O som de tecido se rasgando encheu o restaurante e logo estavam os quatro de pé para ajudar o pobre garçom a se levantar, para pegar a bandeja que ele miraculosamente não derrubara e lhe garantir que estava tudo bem e que aquele casaco era velho mesmo e ele não deveria nem ter saído com ele. Mas quando as sobremesas já estavam dispostas na mesa e Ron pegara sua colher para começar a comer, ele viu Ginny se aproximar de Harry com o cenho franzido e, ao puxar o pedaço de tecido onde o casaco se rasgara, próximo à articulação onde ombro e pescoço se encontravam, escutou ela perguntar numa voz alta e clara.
"Mas o que é isso, Harry?"
E Ron entrou em choque ao perceber que aquilo na pele do seu melhor amigo não era uma tatuagem que ele fizera escondido ou algum pedaço remanescente de sobremesa que talvez tivesse escapado dos olhos deles, mas sim um grande, redondo e roxo chupão.

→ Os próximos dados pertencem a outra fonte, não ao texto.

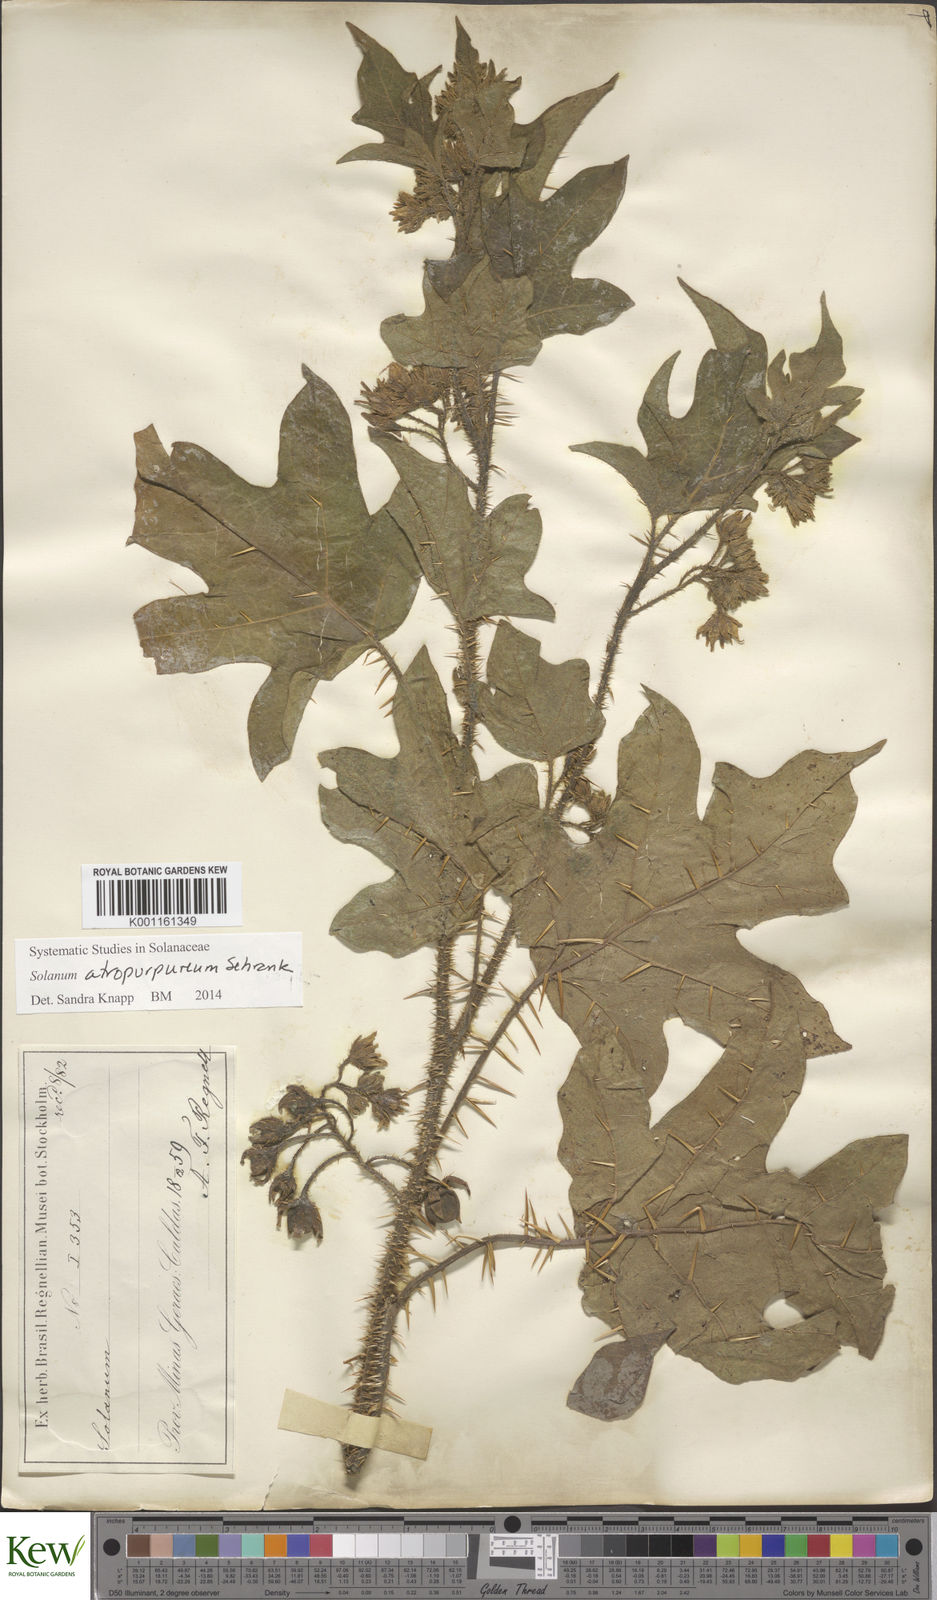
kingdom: Plantae
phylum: Tracheophyta
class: Magnoliopsida
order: Solanales
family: Solanaceae
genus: Solanum
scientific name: Solanum atropurpureum
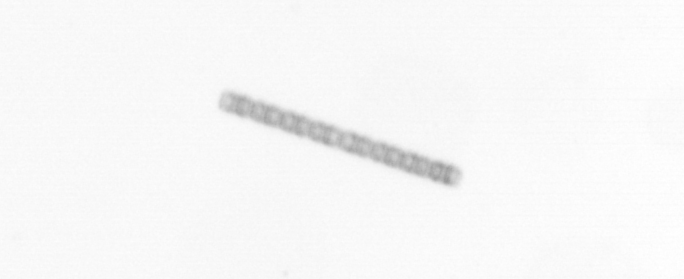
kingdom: Chromista
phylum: Ochrophyta
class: Bacillariophyceae
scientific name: Bacillariophyceae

Ou pelo menos algo bem parecido, e não era como se Ron nunca tivesse visto um antes. O hematoma arroxeado e acusador — pequeno demais para ser uma pancada, grande demais para se passar por um beliscão. A prova óbvia e irrefutável de que alguém atacara Harry com todos os dentes da boca e com alguma vontade de deixar aquela marca.
E esse alguém aparentemente não fora a sua irmã.
Ron não sabia o que era mais perturbador e talvez por isso ele não encontrou palavras para falar qualquer coisa quando Harry pareceu apenas levemente surpreso com a pergunta da esposa e respondeu, sua voz calma e despreocupada.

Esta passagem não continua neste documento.